SELECTED PASSAGE |
Near to the village of Dorstone in the Golden Valley of Herefordshire is a wonderfully preserved ancient monument called “Arthur’s Stone“. The monument is on the borderlands of England and Wales, and as the map below shows there is a congregation of settlements and an alignment of sites along the ridges between the rivers Wye and Dore (“of gold”). Before I go on to explain my findings at Arthur’s Stone I want to discuss a little bit about my current concepts of what Arthur is, or who he was.

My current concept of Arthur

This Arthur fellow – he got about a bit, eh? These days I prefer the interpretation I read recently that “Arthur” is a title adopted or given to many kings, several of whom may have contributed to the myth and legend, the story and history surrounding the King Arthur that we have been remnanted. I like Paul Broadhurst’s idea that the Arthur figure was associated with the fixed constellation of the Great Bear, the guardian of the Pole Star. In my own additional interpretation, Arthur is aligned with and gets energy from the Great Bear’s stars. In particular I think this is the asterism of The Plough, or The Big Dipper as it is also known.

OBJECTIVE 1 | Transcribe the Arthur's Stone passage in full, word for word.

Source records |
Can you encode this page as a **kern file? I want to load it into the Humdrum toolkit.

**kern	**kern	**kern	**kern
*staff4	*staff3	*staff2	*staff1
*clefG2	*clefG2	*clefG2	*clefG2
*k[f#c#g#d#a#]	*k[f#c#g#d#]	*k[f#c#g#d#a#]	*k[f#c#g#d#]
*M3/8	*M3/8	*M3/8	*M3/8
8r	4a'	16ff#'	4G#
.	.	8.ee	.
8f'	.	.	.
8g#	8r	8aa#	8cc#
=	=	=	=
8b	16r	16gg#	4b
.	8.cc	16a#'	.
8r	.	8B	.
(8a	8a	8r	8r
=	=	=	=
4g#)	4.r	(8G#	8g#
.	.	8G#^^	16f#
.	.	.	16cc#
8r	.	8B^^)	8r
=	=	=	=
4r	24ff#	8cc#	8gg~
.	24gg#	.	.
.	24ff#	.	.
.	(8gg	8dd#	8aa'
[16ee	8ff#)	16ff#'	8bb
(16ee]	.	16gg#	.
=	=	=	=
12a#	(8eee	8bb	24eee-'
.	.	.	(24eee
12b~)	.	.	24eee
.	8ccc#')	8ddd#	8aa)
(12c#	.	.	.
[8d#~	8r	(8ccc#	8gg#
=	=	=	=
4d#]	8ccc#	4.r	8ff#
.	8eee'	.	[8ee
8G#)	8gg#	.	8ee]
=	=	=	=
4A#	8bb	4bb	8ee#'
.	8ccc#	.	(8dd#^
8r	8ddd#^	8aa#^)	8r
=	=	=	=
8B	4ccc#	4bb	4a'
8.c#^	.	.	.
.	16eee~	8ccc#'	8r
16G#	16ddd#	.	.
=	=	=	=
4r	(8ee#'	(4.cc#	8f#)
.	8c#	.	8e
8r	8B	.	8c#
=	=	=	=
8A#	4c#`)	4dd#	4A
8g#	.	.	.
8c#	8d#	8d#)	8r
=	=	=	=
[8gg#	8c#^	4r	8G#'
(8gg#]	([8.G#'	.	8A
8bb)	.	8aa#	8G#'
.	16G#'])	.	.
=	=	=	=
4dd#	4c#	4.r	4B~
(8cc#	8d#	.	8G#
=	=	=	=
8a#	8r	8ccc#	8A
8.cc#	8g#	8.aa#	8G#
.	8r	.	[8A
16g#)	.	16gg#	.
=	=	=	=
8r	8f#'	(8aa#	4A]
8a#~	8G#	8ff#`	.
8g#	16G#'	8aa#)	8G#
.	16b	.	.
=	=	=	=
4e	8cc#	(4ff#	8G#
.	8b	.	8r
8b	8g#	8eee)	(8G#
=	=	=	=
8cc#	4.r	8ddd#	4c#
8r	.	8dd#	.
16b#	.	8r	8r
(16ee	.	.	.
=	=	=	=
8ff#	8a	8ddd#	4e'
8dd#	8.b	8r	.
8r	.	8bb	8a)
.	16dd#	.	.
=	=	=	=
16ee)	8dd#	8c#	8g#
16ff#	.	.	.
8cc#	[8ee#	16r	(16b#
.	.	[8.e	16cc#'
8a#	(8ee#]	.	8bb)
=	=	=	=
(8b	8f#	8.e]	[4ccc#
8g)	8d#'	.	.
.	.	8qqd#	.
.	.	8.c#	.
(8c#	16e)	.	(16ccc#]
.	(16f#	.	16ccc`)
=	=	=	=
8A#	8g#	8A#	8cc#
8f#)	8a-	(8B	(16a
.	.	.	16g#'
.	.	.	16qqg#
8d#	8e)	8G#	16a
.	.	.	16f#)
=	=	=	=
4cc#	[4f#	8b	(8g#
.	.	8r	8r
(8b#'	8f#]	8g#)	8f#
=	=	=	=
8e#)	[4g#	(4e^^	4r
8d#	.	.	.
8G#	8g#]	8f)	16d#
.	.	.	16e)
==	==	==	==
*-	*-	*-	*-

OBJECTIVE 2 | Rewrite the records, replacing "*clefG2" with "*clefF4" and leaving everything else unchanged.

FINAL RESULT 1 |
Near to the village of Dorstone in the Golden Valley of Herefordshire is a wonderfully preserved ancient monument called “Arthur’s Stone“. The monument is on the borderlands of England and Wales, and as the map below shows there is a congregation of settlements and an alignment of sites along the ridges between the rivers Wye and Dore (“of gold”). Before I go on to explain my findings at Arthur’s Stone I want to discuss a little bit about my current concepts of what Arthur is, or who he was.

My current concept of Arthur

This Arthur fellow – he got about a bit, eh? These days I prefer the interpretation I read recently that “Arthur” is a title adopted or given to many kings, several of whom may have contributed to the myth and legend, the story and history surrounding the King Arthur that we have been remnanted. I like Paul Broadhurst’s idea that the Arthur figure was associated with the fixed constellation of the Great Bear, the guardian of the Pole Star. In my own additional interpretation, Arthur is aligned with and gets energy from the Great Bear’s stars. In particular I think this is the asterism of The Plough, or The Big Dipper as it is also known.

FINAL RESULT 2 |
Can you encode this page as a **kern file? I want to load it into the Humdrum toolkit.

**kern	**kern	**kern	**kern
*staff4	*staff3	*staff2	*staff1
*clefF4	*clefF4	*clefF4	*clefF4
*k[f#c#g#d#a#]	*k[f#c#g#d#]	*k[f#c#g#d#a#]	*k[f#c#g#d#]
*M3/8	*M3/8	*M3/8	*M3/8
8r	4a'	16ff#'	4G#
.	.	8.ee	.
8f'	.	.	.
8g#	8r	8aa#	8cc#
=	=	=	=
8b	16r	16gg#	4b
.	8.cc	16a#'	.
8r	.	8B	.
(8a	8a	8r	8r
=	=	=	=
4g#)	4.r	(8G#	8g#
.	.	8G#^^	16f#
.	.	.	16cc#
8r	.	8B^^)	8r
=	=	=	=
4r	24ff#	8cc#	8gg~
.	24gg#	.	.
.	24ff#	.	.
.	(8gg	8dd#	8aa'
[16ee	8ff#)	16ff#'	8bb
(16ee]	.	16gg#	.
=	=	=	=
12a#	(8eee	8bb	24eee-'
.	.	.	(24eee
12b~)	.	.	24eee
.	8ccc#')	8ddd#	8aa)
(12c#	.	.	.
[8d#~	8r	(8ccc#	8gg#
=	=	=	=
4d#]	8ccc#	4.r	8ff#
.	8eee'	.	[8ee
8G#)	8gg#	.	8ee]
=	=	=	=
4A#	8bb	4bb	8ee#'
.	8ccc#	.	(8dd#^
8r	8ddd#^	8aa#^)	8r
=	=	=	=
8B	4ccc#	4bb	4a'
8.c#^	.	.	.
.	16eee~	8ccc#'	8r
16G#	16ddd#	.	.
=	=	=	=
4r	(8ee#'	(4.cc#	8f#)
.	8c#	.	8e
8r	8B	.	8c#
=	=	=	=
8A#	4c#`)	4dd#	4A
8g#	.	.	.
8c#	8d#	8d#)	8r
=	=	=	=
[8gg#	8c#^	4r	8G#'
(8gg#]	([8.G#'	.	8A
8bb)	.	8aa#	8G#'
.	16G#'])	.	.
=	=	=	=
4dd#	4c#	4.r	4B~
(8cc#	8d#	.	8G#
=	=	=	=
8a#	8r	8ccc#	8A
8.cc#	8g#	8.aa#	8G#
.	8r	.	[8A
16g#)	.	16gg#	.
=	=	=	=
8r	8f#'	(8aa#	4A]
8a#~	8G#	8ff#`	.
8g#	16G#'	8aa#)	8G#
.	16b	.	.
=	=	=	=
4e	8cc#	(4ff#	8G#
.	8b	.	8r
8b	8g#	8eee)	(8G#
=	=	=	=
8cc#	4.r	8ddd#	4c#
8r	.	8dd#	.
16b#	.	8r	8r
(16ee	.	.	.
=	=	=	=
8ff#	8a	8ddd#	4e'
8dd#	8.b	8r	.
8r	.	8bb	8a)
.	16dd#	.	.
=	=	=	=
16ee)	8dd#	8c#	8g#
16ff#	.	.	.
8cc#	[8ee#	16r	(16b#
.	.	[8.e	16cc#'
8a#	(8ee#]	.	8bb)
=	=	=	=
(8b	8f#	8.e]	[4ccc#
8g)	8d#'	.	.
.	.	8qqd#	.
.	.	8.c#	.
(8c#	16e)	.	(16ccc#]
.	(16f#	.	16ccc`)
=	=	=	=
8A#	8g#	8A#	8cc#
8f#)	8a-	(8B	(16a
.	.	.	16g#'
.	.	.	16qqg#
8d#	8e)	8G#	16a
.	.	.	16f#)
=	=	=	=
4cc#	[4f#	8b	(8g#
.	.	8r	8r
(8b#'	8f#]	8g#)	8f#
=	=	=	=
8e#)	[4g#	(4e^^	4r
8d#	.	.	.
8G#	8g#]	8f)	16d#
.	.	.	16e)
==	==	==	==
*-	*-	*-	*-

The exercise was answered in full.